### DOCUMENT PASSAGE
+-------+
Rangel Ravelo (born April 24, 1992) is a Cuban professional baseball first baseman and outfielder in the San Diego Padres organization. He has played in Major League Baseball (MLB) for the St. Louis Cardinals and in Nippon Professional Baseball (NPB) for the Orix Buffaloes.

Career

Chicago White Sox
Ravelo was drafted by the Chicago White Sox in the sixth round of the 2010 Major League Baseball draft out of Hialeah High School in Hialeah, Florida. He signed with the White Sox and made his professional debut with the Bristol White Sox. In 2011, he played for Bristol and Kannapolis Intimidators and also spent 2012 with Kannapolis. He returned to Kannapolis to start 2013 and was promoted to the Winston-Salem Dash early in the season. Ravelo played 2014 with the Double-A Birmingham Barons. During the season, he had a 26-game hitting streak. After the season, he was named the Barons Player of the Year after hitting .309 with a .859 on-base plus slugging (OPS) and 11 home runs.

Oakland Athletics
After the 2014 season, the White Sox traded Ravelo, Josh Phegley, Marcus Semien, and Chris Bassitt to the Oakland Athletics in exchange for Jeff Samardzija and Michael Ynoa. He played for three Athletics affiliates in 2015: the Arizona League Athletics, Double-A Midland RockHounds, and Triple-A Nashville Sounds. He spent the entire 2016 season with Nashville, finishing with a .262 batting average with 8 home runs and 54 RBI. He was designated for assignment and sent outright to Nashville after the season. The A's invited him to spring training in 2017 as a non-roster player. With no natural position to play at Triple-A, due to Matt Olson's full-time first base assignment, and being too advanced for Double-A, Ravelo was released before the start of the season.
+-------+
### SUPPLIED INFORMATION

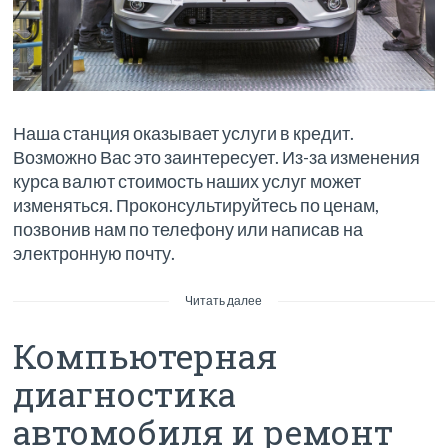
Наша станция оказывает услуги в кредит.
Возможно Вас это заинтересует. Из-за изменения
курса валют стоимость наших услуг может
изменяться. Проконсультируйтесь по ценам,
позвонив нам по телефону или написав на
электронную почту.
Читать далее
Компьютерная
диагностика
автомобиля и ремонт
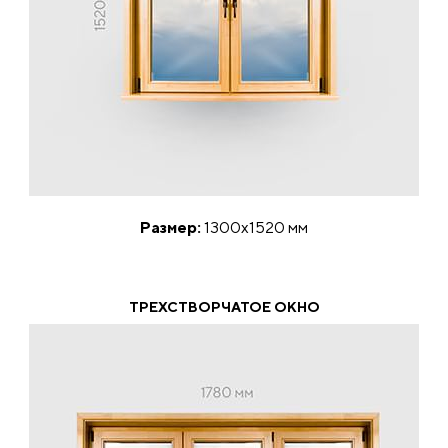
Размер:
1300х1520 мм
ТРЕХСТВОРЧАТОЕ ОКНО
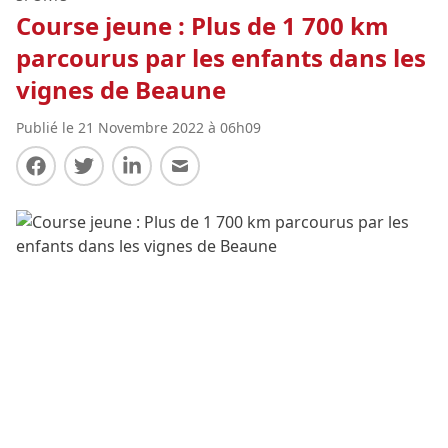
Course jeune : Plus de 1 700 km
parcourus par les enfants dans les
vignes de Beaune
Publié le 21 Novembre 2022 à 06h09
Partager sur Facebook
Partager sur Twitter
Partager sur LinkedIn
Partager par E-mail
+-------+
### COMPLETE THE FOLLOWING
1) Reproduce the stretch of the Rangel Ravelo biography from "Rangel Ravelo (born" through "the Orix Buffaloes.".
2) In the Rangel Ravelo biography, how many games long was his hitting streak during the 2014 season?
3) Pick up the Rangel Ravelo biography after its last sentence and continue it.

### RESPONSES IN ORDER
1)
Rangel Ravelo (born April 24, 1992) is a Cuban professional baseball first baseman and outfielder in the San Diego Padres organization. He has played in Major League Baseball (MLB) for the St. Louis Cardinals and in Nippon Professional Baseball (NPB) for the Orix Buffaloes.

2) 26 games.

3)
St. Louis Cardinals
On April 7, 2017, Ravelo signed a minor league contract with the St. Louis Cardinals, and was assigned to the Memphis Redbirds, where he spent the whole season, posting a .314 batting average with eight home runs and 41 RBIs. in 89 games.  He returned to Memphis in 2018, slashing .308/.392/.487 with 13 home runs and 67 RBIs in 100 games. He returned to Memphis to begin 2019. St. Louis promoted Ravelo to the major leagues on June 17, 2019. On September 5, 2019, Ravelo hit his first career Major League home run off of former Cardinals farmhand Kyle Barraclough in the 8th inning of a win against the San Francisco Giants. Over 39 regular season at-bats with St. Louis, Ravelo hit .205 with two home runs and seven RBIs. Over 95 games with Memphis, he slashed .299/.383/.473 with 12 home runs and 56 RBIs.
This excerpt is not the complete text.